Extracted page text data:
......

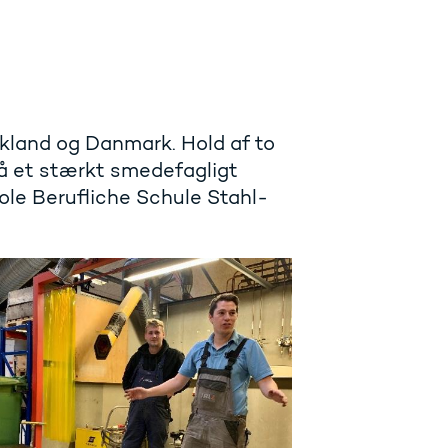
skland og Danmark. Hold af to
på et stærkt smedefagligt
le Berufliche Schule Stahl-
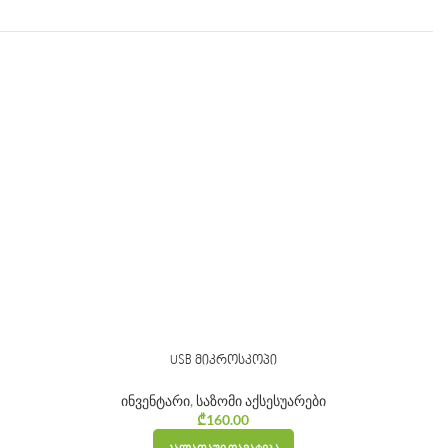
USB მიკროსკოპი
ინვენტარი
,
საზომი აქსესუარები
₾
160.00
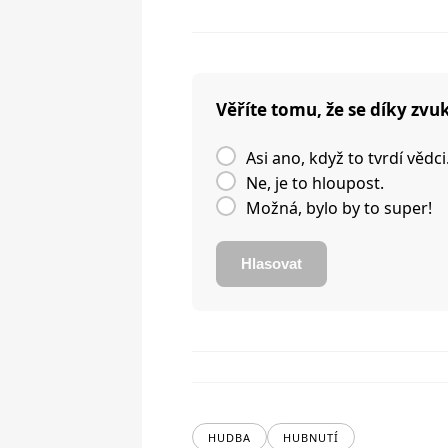
Věříte tomu, že se díky zvu
Asi ano, když to tvrdí vědc
Ne, je to hloupost.
Možná, bylo by to super!
Hlasovat
HUDBA
HUBNUTÍ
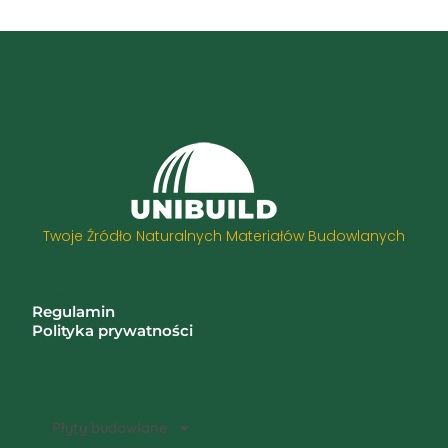
Twoje Źródło Naturalnych Materiałów Budowlanych
Informacje
Regulamin
Polityka prywatności
Zwroty i reklamacje
Kategorie
Płyty budowlane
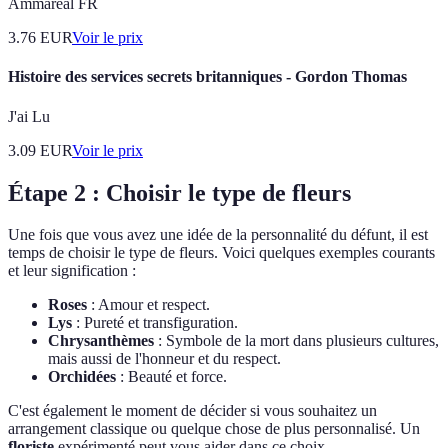
Ammareal FR
3.76
EUR
Voir le prix
Histoire des services secrets britanniques - Gordon Thomas
J'ai Lu
3.09
EUR
Voir le prix
Étape 2 : Choisir le type de fleurs
Une fois que vous avez une idée de la personnalité du défunt, il est
temps de choisir le type de fleurs. Voici quelques exemples courants
et leur signification :
Roses
: Amour et respect.
Lys
: Pureté et transfiguration.
Chrysanthèmes
: Symbole de la mort dans plusieurs cultures,
mais aussi de l'honneur et du respect.
Orchidées
: Beauté et force.
C'est également le moment de décider si vous souhaitez un
arrangement classique ou quelque chose de plus personnalisé. Un
floriste
expérimenté peut vous aider dans ce choix.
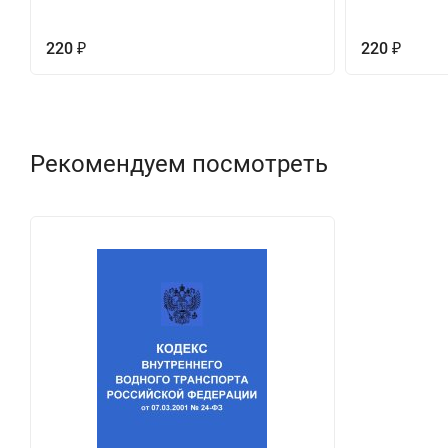
220
220
₽
₽
Рекомендуем посмотреть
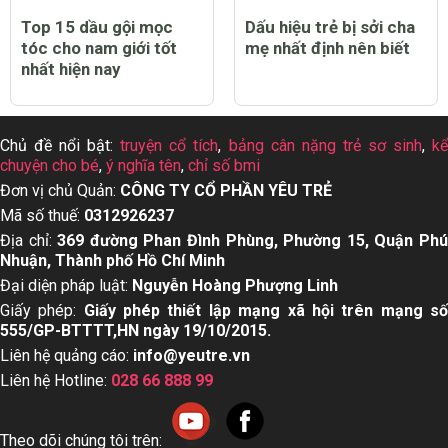
Top 15 dầu gội mọc
Dấu hiệu trẻ bị sởi cha
tóc cho nam giới tốt
mẹ nhất định nên biết
nhất hiện nay
Chủ đề nổi bật:
truyện cổ tích
,
bảng cân nặng trẻ sơ sinh
,
k
chuyện cho bé
,
ý nghĩa tên
,
chỉ số bmi
Đơn vị chủ Quản:
CÔNG TY CỔ PHẦN YÊU TRẺ
Mã số thuế:
0312926237
Địa chỉ:
369 đường Phan Đình Phùng, Phường 15, Quận Ph
Nhuận, Thành phố Hồ Chí Minh
Đại diện pháp luật:
Nguyễn Hoàng Phượng Linh
Giấy phép:
Giấy phép thiết lập mạng xã hội trên mạng s
555/GP-BTTTT,HN ngày 19/10/2015.
Liên hệ quảng cáo:
info@yeutre.vn
Liên hệ Hotline:
028 66 888 99
Theo dõi chúng tôi trên:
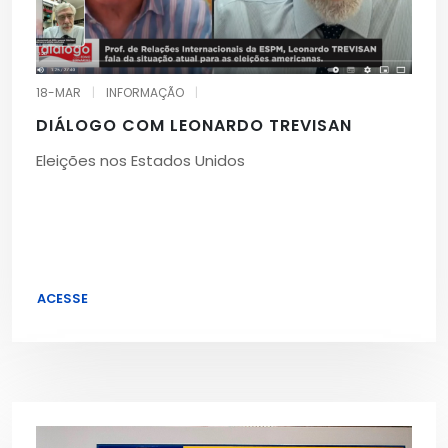
18-MAR
|
INFORMAÇÃO
|
DIÁLOGO COM LEONARDO TREVISAN
Eleições nos Estados Unidos
ACESSE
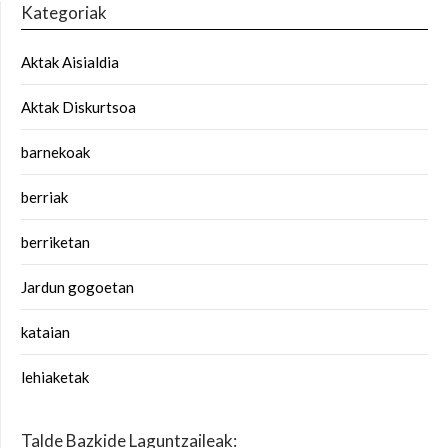
Kategoriak
Aktak Aisialdia
Aktak Diskurtsoa
barnekoak
berriak
berriketan
Jardun gogoetan
kataian
lehiaketak
Talde Bazkide Laguntzaileak:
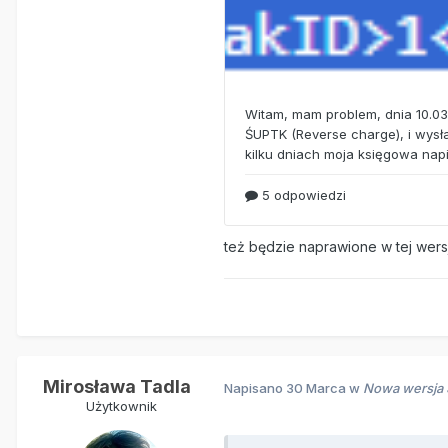
też będzie naprawione w tej wers
Mirosława Tadla
Napisano
30 Marca
w
Nowa wersja S
Użytkownik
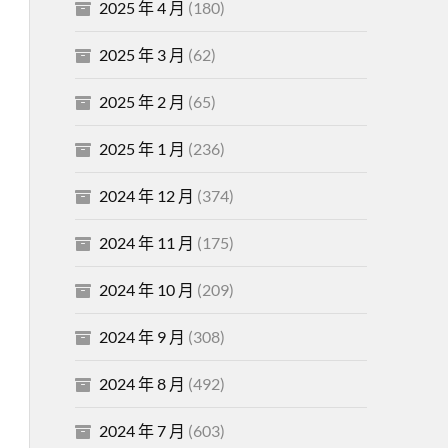
2025 年 4 月
(180)
2025 年 3 月
(62)
2025 年 2 月
(65)
2025 年 1 月
(236)
2024 年 12 月
(374)
2024 年 11 月
(175)
2024 年 10 月
(209)
2024 年 9 月
(308)
2024 年 8 月
(492)
2024 年 7 月
(603)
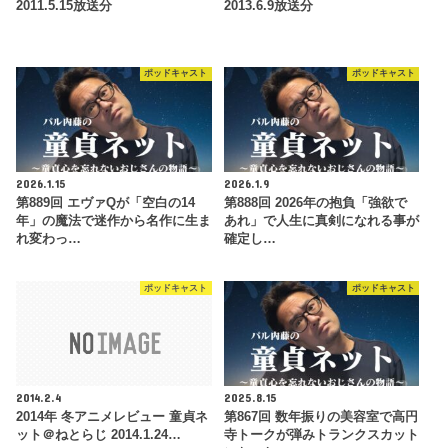
2011.5.15放送分
2013.6.9放送分
ポッドキャスト
ポッドキャスト
2026.1.15
2026.1.9
第889回 エヴァQが「空白の14
第888回 2026年の抱負「強欲で
年」の魔法で迷作から名作に生ま
あれ」で人生に真剣になれる事が
れ変わっ…
確定し…
ポッドキャスト
ポッドキャスト
2014.2.4
2025.8.15
2014年 冬アニメレビュー 童貞ネ
第867回 数年振りの美容室で高円
ット＠ねとらじ 2014.1.24…
寺トークが弾みトランクスカット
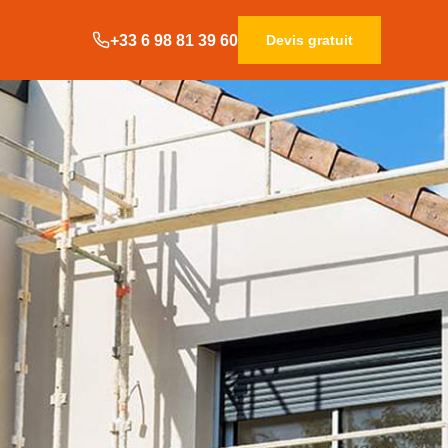
+33 6 98 81 39 60
Devis gratuit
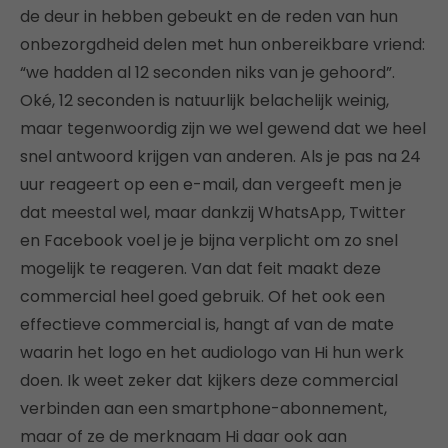
de deur in hebben gebeukt en de reden van hun
onbezorgdheid delen met hun onbereikbare vriend:
“we hadden al 12 seconden niks van je gehoord”.
Oké, 12 seconden is natuurlijk belachelijk weinig,
maar tegenwoordig zijn we wel gewend dat we heel
snel antwoord krijgen van anderen. Als je pas na 24
uur reageert op een e-mail, dan vergeeft men je
dat meestal wel, maar dankzij WhatsApp, Twitter
en Facebook voel je je bijna verplicht om zo snel
mogelijk te reageren. Van dat feit maakt deze
commercial heel goed gebruik. Of het ook een
effectieve commercial is, hangt af van de mate
waarin het logo en het audiologo van Hi hun werk
doen. Ik weet zeker dat kijkers deze commercial
verbinden aan een smartphone-abonnement,
maar of ze de merknaam Hi daar ook aan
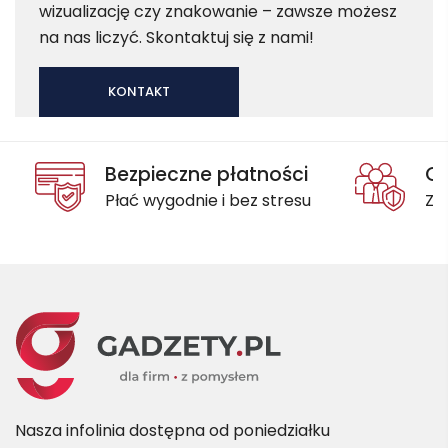
wizualizację czy znakowanie – zawsze możesz
na nas liczyć. Skontaktuj się z nami!
KONTAKT
Bezpieczne płatności
Oc
Płać wygodnie i bez stresu
Za
Nasza infolinia dostępna od poniedziałku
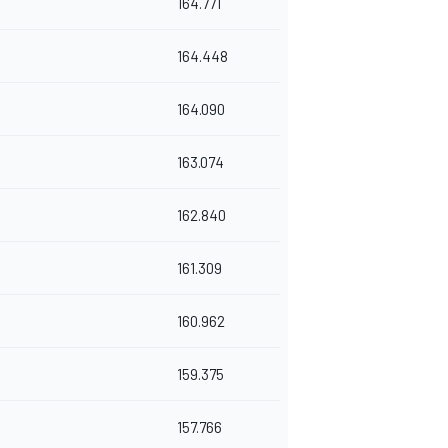
164.771
164.448
164.090
163.074
162.840
161.309
160.962
159.375
157.766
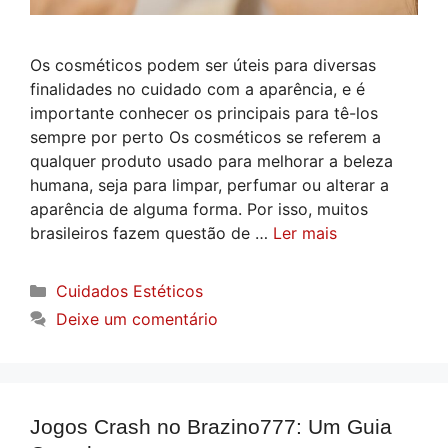
Os cosméticos podem ser úteis para diversas
finalidades no cuidado com a aparência, e é
importante conhecer os principais para tê-los
sempre por perto Os cosméticos se referem a
qualquer produto usado para melhorar a beleza
humana, seja para limpar, perfumar ou alterar a
aparência de alguma forma. Por isso, muitos
brasileiros fazem questão de …
Ler mais
Categorias
Cuidados Estéticos
Deixe um comentário
Jogos Crash no Brazino777: Um Guia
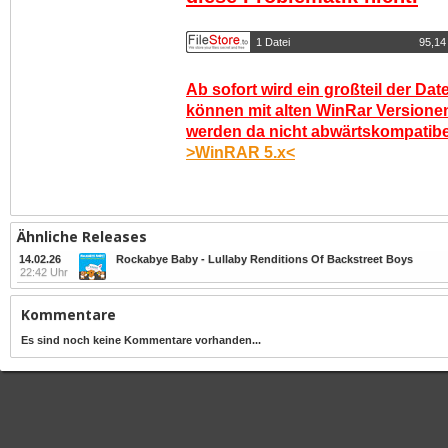
1 Datei
95,14
Ab sofort wird ein großteil der Dat
können mit alten WinRar Versionen
werden da nicht abwärtskompatibel.
>WinRAR 5.x<
Ähnliche Releases
14.02.26
Rockabye Baby - Lullaby Renditions Of Backstreet Boys
22:42 Uhr
Kommentare
Es sind noch keine Kommentare vorhanden...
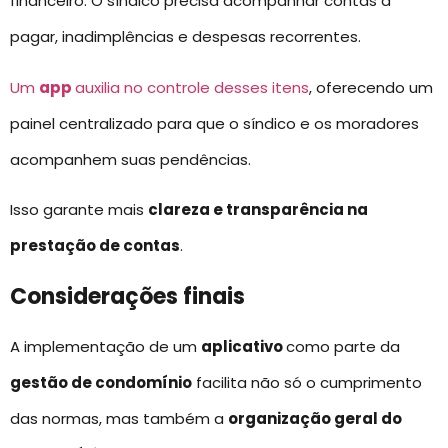
financeiro. O síndico precisa acompanhar contas a
pagar, inadimplências e despesas recorrentes.
Um
app
auxilia no controle desses itens
, oferecendo um
painel centralizado para que o síndico e os moradores
acompanhem suas pendências.
Isso garante mais
clareza e transparência na
prestação de contas
.
Considerações finais
A implementação de um
aplicativo
como parte da
gestão de condomínio
facilita não só o cumprimento
das normas, mas também a
organização geral do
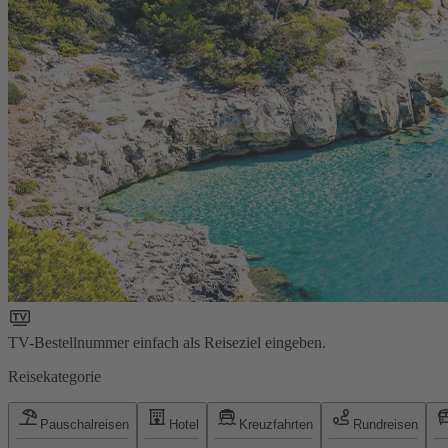
TV-Bestellnummer einfach als Reiseziel eingeben.
Reisekategorie
Pauschalreisen
Hotel
Kreuzfahrten
Rundreisen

......

*Exercise details*. Look through the data and show every line containing "Giấy".

*Solution*.
Giấy phép:
Giấy phép thiết lập mạng xã hội trên mạng s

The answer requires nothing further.